Un contrôleur comptable constate des commissions occultes versées à un fournisseur. Il transmet, de bonne foi, ces éléments au service conformité puis porte plainte auprès du procureur. Après son signalement, sa hiérarchie tente de le sanctionner puis de le licencier pour « insuffisance professionnelle ». L’article L1132-3-3 interdit ces mesures : le salarié peut demander l’annulation des sanctions/du licenciement pour cause de représailles et obtenir réparation ; il bénéficie aussi des mesures de protection de la loi Sapin II (ex. confidentialité de son identité dans la mesure du possible, impossibilité de subir des représailles, possibilité d’indemnisation).

Points Clés à Retenir
  • Bénéficiaires : toute personne ayant témoigné ou relaté, de bonne foi, des faits constitutifs d’un crime ou d’un délit connus dans l’exercice de ses fonctions.

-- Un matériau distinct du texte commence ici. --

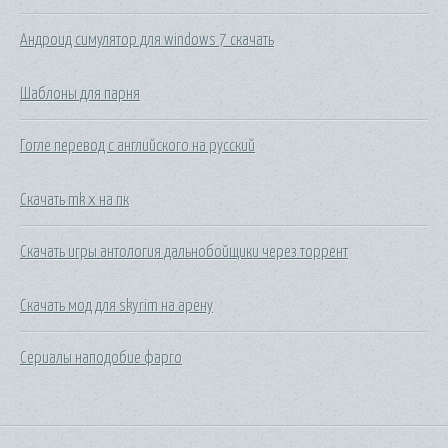
Андроид симулятор для windows 7 скачать
Шаблоны для парня
Гогле перевод с английского на русский
Скачать mk x на пк
Скачать игры антология дальнобойщики через торрент
Скачать мод для skyrim на арену
Сериалы наподобие фарго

  • Bonne foi exigée : la protection ne s’applique pas en cas de fausse déclaration volontaire.
  • Interdiction des mesures visées à l’article L.1121-2 : l’intéressé(e) ne peut être sanctionné(e), licencié(e), discriminé(e) ou fait l’objet d’autres mesures de représailles en lien avec son témoignage/son signalement.
  • Complément de protection par la loi Sapin II : droit à la confidentialité, protection contre les représailles et voies de recours pour obtenir réparation (articles cités de la loi n°2016-1691).
  • Champ d’application factuel : il doit s’agir de faits constituant un crime ou un délit et dont la personne a eu connaissance dans l’exercice de ses fonctions ou qu’elle a relatés.
  • Voies de recours : nullité des mesures de représailles possible et indemnisation; la personne peut saisir les juridictions compétentes si l’employeur enfreint l’interdiction.
  • Attention pratique : conserver preuves du signalement (dates, destinataires, copies) et agir en respectant la bonne foi et la proportionnalité ; en cas de doute, consulter un représentant du personnel, le service conformité ou un avocat.